I think you need to read on a bit further. The very next section after the sentence you quoted is:
"We need to wrap this struct up into a higher-layer API that is safe for our users to call. As the driver author, we manually verify the unsafe code is correct, and then present a safe API for our users so they don't have to worry about it (provided they trust us to get it right!)."
Rust lets you write clearly defined unsafe code blocks. It's not a bug, it's a feature:
Wrapping unsafe code behind an API doesn't make it go away. It's still unsafe and needs manual checking.
Also wrapping code with hints and annotations of some sort is a thing in numerous PL. It's a given, not a feature and certainly not a bug as you wrongly implied I stated.

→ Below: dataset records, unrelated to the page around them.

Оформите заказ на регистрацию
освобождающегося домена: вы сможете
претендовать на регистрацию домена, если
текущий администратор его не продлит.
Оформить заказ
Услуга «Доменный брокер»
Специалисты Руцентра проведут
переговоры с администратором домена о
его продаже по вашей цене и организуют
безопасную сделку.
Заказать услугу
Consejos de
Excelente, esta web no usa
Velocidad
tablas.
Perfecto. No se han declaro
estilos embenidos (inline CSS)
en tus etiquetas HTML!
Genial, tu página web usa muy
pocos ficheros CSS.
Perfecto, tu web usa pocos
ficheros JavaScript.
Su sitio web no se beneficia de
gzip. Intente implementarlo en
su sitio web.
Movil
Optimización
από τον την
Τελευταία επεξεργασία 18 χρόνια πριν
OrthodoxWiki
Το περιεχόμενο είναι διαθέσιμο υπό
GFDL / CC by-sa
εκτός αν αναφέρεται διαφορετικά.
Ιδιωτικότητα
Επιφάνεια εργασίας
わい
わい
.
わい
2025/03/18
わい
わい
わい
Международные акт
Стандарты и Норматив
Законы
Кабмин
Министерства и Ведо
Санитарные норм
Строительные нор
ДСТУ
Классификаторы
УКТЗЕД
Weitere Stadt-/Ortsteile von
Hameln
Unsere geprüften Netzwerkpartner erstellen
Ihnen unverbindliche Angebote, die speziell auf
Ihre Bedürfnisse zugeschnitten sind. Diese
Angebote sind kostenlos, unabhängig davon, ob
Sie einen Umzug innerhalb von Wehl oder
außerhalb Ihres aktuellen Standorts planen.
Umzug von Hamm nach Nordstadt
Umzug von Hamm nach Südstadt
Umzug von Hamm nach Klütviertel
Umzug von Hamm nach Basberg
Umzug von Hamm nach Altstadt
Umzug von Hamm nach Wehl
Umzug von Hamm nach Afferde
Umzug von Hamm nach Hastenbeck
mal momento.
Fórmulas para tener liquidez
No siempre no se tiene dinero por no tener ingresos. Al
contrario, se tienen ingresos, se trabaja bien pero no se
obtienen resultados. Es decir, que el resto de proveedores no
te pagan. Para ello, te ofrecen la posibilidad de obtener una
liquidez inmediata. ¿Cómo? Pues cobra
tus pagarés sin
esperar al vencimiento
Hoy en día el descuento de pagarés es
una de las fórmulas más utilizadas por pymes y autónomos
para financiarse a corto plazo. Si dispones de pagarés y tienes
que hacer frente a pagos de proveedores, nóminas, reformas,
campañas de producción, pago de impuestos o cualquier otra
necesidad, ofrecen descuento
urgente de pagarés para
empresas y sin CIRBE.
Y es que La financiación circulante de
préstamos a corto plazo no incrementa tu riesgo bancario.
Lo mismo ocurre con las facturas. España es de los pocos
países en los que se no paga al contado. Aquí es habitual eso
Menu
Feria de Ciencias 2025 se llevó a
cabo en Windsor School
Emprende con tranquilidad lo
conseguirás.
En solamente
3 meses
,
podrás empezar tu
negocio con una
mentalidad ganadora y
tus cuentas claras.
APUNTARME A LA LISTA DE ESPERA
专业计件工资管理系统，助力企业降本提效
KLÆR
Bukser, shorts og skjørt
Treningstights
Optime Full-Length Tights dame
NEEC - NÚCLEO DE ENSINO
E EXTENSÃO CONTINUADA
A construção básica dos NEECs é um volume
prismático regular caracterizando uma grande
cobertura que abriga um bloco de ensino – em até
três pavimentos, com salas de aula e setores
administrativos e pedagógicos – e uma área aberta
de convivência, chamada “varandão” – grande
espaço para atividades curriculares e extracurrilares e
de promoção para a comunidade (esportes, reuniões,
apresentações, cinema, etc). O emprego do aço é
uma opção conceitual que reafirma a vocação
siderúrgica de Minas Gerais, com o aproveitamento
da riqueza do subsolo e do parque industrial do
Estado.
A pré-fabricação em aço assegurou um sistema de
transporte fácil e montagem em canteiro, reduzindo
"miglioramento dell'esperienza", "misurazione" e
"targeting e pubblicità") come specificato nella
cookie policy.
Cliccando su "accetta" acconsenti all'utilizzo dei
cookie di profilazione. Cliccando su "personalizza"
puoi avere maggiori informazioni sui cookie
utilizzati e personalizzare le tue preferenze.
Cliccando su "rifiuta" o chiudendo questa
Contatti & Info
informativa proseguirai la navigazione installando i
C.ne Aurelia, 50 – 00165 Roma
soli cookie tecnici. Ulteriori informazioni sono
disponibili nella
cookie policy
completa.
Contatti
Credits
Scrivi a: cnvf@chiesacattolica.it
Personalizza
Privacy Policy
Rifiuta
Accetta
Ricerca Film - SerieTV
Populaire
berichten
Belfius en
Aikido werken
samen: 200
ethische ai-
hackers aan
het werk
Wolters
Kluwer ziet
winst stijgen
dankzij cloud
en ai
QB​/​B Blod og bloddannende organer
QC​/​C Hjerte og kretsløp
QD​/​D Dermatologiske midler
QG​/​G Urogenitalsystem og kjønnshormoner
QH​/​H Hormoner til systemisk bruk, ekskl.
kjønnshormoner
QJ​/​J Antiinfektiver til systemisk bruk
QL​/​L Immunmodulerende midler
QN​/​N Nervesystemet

TLDR: it's still unsafe as the book and others pointed out.
Then you're misrepresenting what the book is saying, which is worse than not having read it.
As an argument your position makes no sense. You might as well be arguing that there's no point in programming languages because sometimes you have to write assembly.
Since you replied with a personal attack and added nothing to the discussion:
It's still unsafe and if you think otherwise either provide an argument that refutes me, the book and othets on this thread instead of blindly dismissing us as: you're reading it wrong.
Your very copy-pasted paragraph from the book stated that's still unsafe and it's left to the programmer to get it right.
"We need to wrap this struct up into a higher-layer API that is safe for our users to call. As the driver author, we manually verify the unsafe code is correct, and then present a safe API for our users so they don't have to worry about it (provided they trust us to get it right!)."
Rust lets you write clearly defined unsafe code blocks. It's not a bug, it's a feature:
https://doc.rust-lang.org/book/ch19-01-unsafe-rust.html
https://doc.rust-lang.org/nomicon/index.html
It's worth reading through the whole Embedded Rust book even if you won't be implementing such software. It's interesting.